No. Do Not Let Your Kid Interrupt
I recall my earliest days of parenting, introducing Lydia to coloring books and crayons. She took to them instantly. I would watch her scribble like a maniac. I didn’t bother with teaching her to color within the lines, I’m a cool laid back sort of parent, let that artistic flag fly! I regarded it as a non-conformity sort of thing.
A couple years later I learned the actual reasons for coloring within the lines and it has nothing to do with conformity and everything to do with developing fine motor skills.
With that revelation, I changed my tune and encouraged her to color within the lines. I still let her go crazy with the colors and designs, but I had to remind myself that the best rule-breakers are the ones who know the rules first.
It was one of my earlier tastes of what parenting and teaching your kid is really all about. Since that big “Ah-Ha!” moment, I have made it a point to keep my mind as open as possible to all sorts of different parenting methods.
Even my relatively open mind scoffed at a headline I once read, “Why I let my kid interrupt my conversations”. The title caused me to think “Ever Loving!”. I decided to click on it. Maybe it’s just an eye-catcher, let’s hear this out. After reading the article, my thoughts did change. They changed from, “Ever Loving” to “Is this some kind of a joke???” My opinions only intensified. The author was serious.
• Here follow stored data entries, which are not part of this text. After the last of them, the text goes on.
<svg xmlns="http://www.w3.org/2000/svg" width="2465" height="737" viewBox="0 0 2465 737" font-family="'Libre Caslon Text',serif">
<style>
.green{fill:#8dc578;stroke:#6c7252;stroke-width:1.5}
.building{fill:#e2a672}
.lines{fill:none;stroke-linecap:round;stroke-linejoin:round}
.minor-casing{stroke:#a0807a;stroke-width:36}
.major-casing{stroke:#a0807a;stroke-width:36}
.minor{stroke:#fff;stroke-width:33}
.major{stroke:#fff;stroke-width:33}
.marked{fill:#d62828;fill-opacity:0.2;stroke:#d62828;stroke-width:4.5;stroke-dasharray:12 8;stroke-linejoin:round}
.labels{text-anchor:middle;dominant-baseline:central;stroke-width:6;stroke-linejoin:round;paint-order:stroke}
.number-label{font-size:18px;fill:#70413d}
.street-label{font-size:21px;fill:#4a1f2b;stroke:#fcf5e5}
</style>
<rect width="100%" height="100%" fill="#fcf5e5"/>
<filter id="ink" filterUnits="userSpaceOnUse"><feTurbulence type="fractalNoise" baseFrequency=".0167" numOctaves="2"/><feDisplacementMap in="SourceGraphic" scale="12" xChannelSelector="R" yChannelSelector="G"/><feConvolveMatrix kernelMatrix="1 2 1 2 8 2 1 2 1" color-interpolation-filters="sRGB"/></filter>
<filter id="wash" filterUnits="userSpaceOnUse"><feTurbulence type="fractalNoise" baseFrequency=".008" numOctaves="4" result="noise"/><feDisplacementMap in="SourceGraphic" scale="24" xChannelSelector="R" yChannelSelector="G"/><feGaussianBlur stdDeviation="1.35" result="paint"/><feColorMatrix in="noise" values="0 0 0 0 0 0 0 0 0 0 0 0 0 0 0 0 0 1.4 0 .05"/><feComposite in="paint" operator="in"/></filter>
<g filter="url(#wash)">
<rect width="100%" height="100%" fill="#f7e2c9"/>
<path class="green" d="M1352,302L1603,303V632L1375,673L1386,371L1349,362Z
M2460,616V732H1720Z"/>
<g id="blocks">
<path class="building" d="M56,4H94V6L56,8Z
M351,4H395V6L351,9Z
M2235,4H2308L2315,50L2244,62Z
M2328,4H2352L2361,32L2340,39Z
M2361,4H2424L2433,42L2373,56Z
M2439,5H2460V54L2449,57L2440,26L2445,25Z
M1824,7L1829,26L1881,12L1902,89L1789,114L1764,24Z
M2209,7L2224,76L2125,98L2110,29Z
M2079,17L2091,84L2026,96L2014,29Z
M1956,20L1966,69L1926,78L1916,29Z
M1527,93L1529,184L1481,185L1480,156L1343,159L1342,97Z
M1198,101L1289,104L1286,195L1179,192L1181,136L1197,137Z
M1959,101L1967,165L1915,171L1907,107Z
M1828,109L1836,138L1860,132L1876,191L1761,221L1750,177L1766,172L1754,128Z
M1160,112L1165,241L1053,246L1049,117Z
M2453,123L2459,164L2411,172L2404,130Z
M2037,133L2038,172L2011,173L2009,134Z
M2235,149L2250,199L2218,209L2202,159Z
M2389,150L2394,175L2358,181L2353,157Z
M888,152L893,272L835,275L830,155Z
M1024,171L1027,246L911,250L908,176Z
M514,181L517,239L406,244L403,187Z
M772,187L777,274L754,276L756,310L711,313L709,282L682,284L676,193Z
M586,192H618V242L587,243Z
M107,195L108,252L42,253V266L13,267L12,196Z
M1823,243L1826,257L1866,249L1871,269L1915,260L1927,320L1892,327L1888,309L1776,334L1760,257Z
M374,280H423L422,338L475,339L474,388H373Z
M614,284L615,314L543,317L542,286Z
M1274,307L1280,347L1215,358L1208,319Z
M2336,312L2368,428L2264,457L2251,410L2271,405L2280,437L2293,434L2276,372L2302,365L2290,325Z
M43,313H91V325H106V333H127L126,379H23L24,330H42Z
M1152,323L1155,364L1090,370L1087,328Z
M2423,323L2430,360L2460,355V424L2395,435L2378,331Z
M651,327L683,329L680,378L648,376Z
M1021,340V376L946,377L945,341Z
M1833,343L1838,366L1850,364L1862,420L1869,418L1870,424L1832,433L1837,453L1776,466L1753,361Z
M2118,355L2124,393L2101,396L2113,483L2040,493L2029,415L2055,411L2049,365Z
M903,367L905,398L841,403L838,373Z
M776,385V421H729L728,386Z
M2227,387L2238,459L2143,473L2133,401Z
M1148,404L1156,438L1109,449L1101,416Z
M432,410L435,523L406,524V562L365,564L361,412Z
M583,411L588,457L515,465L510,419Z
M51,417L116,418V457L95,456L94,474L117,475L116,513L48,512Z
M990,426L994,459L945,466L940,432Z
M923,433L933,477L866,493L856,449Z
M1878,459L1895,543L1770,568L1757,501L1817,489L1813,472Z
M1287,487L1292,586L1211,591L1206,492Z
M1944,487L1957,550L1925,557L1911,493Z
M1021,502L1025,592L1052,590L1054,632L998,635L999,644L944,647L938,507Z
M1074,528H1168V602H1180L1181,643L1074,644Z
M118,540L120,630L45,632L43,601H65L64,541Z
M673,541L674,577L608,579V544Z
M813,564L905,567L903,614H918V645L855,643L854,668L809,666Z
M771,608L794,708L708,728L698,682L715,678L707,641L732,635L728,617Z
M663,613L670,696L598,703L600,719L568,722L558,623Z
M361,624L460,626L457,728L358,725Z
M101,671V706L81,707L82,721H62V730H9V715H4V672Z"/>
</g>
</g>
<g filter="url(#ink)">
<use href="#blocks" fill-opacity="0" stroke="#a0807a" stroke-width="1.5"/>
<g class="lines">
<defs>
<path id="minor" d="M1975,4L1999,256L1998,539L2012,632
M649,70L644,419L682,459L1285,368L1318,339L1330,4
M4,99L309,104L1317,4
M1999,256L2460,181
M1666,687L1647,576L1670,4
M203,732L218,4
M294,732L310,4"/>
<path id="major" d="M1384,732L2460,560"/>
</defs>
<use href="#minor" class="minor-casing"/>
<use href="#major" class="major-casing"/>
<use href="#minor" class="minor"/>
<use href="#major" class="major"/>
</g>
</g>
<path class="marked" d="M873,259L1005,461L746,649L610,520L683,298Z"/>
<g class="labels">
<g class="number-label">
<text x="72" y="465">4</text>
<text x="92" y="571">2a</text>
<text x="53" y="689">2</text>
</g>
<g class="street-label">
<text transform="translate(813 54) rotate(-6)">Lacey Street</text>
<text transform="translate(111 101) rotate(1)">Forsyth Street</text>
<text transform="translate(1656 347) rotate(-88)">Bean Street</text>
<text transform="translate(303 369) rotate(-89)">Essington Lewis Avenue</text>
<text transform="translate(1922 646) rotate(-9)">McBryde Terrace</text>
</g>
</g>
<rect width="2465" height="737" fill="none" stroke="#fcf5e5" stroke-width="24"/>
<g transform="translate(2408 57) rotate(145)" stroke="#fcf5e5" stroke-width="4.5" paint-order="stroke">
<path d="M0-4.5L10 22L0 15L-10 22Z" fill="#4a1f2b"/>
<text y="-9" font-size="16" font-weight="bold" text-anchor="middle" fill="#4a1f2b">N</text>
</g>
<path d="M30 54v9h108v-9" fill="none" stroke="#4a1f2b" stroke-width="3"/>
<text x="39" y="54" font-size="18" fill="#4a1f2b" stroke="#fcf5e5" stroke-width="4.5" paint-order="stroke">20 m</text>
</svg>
The gist of the article was, kids live in the moment, making them wait to tell you something is too long for their attention span and it might kill their enthusiasm. The author’s reasoning is somewhere along the lines of kids living in the moment and having a need to get out whatever it is that they are getting out. The author made some allusions to the kid becoming highest priority, that what the kid has to say is pretty important to the kid, so it’s important to the author. As the author said, “it was just a stupid adult conversation anyway”. Yes, the author called conversations with peers, friends, and family stupid. For all intents and purposes the author insulted everyone that matters in that person’s life and went on to insult the reader. The author really just insulted all adults.
First, I do believe that a child ought to be a top priority in a parent’s life. But that does not mean the child belongs on a pedestal. Sure, you’re a parent, you’re also an adult with bills to pay and a gas tank to fill, and human relationships that extend beyond the child. A parent needs those adult relationships to be a better balanced human, and to not lose your friggin’ mind! Just because you have now assumed the title of parent, does not mean you ought to cut yourself off from society and start running around holding up your kid like baby Simba.
Concerning attention spans: teaching a child to not interrupt could be a handy way to teach a child to work on growing their attention spans.
Now let’s address that bit about killing the child’s enthusiasm.
So what?
I know that sounds brutal to say, but…so what? For starters, kids are tough and they bounce back pretty easily. Second, addressing parallel priorities in front of the kid helps to open the kid’s eyes to a wider world. Not being the center of the universe does not diminish one’s importance. Allowing a child to interrupt keeps that child in a bubble, and if that bubble remains un-popped all the way into adulthood then the results will be devastating.
One of the most basic social mores we have is waiting our turn. It’s so ingrained as adults we don’t even think of it, we just take our place in line—for the bank, the car wash, groceries, and we wait for our turn. When I reread that last sentence, it sounds a little dystopian, but this is a critical rule to know for all of us to live along side each other harmoniously. Wars have probably been unknowingly averted because someone waited until it was their turn.
As I get farther into parenthood it’s becoming glaringly obvious that this rule must be taught. It’s not necessarily built into our collective psyches, it is a man made (and very important) social more. If you disagree, then I’ll just cut in front of you. What would your reaction be to me doing that? What would the entire line’s reaction be? I think line-cutting is one of those universal irritations. Go anywhere in the world, and you will probably anger someone by cutting in line. I think the same can be said when it comes to interrupting.
When one of my daughters has something to say while I am in another conversation I call her out on it, because it’s rude. Persons treated rudely will never totally hear what the speaker has to say because that person will still be thinking about how rudely they were treated.
I tell her to hold onto her thought, I will hear it out when I or whomever I am talking to finishes saying whatever it is that needs to be said.
I Love my daughters, I Love them more than pretty much anything else in the universe and they mean the world to me. But, they are not the center of the universe. It’s not such a letdown once one realizes that neither am I, nor you, nor anyone else for that matter.
My final thoughts are; No! Do not allow your children to interrupt, but don’t shut them up either. Force them to remember whatever is on their minds. Force them to listen for a break in the conversation. Force them to not only live in the moment, but to keep some thoughts on the past, and a few more thoughts on the future.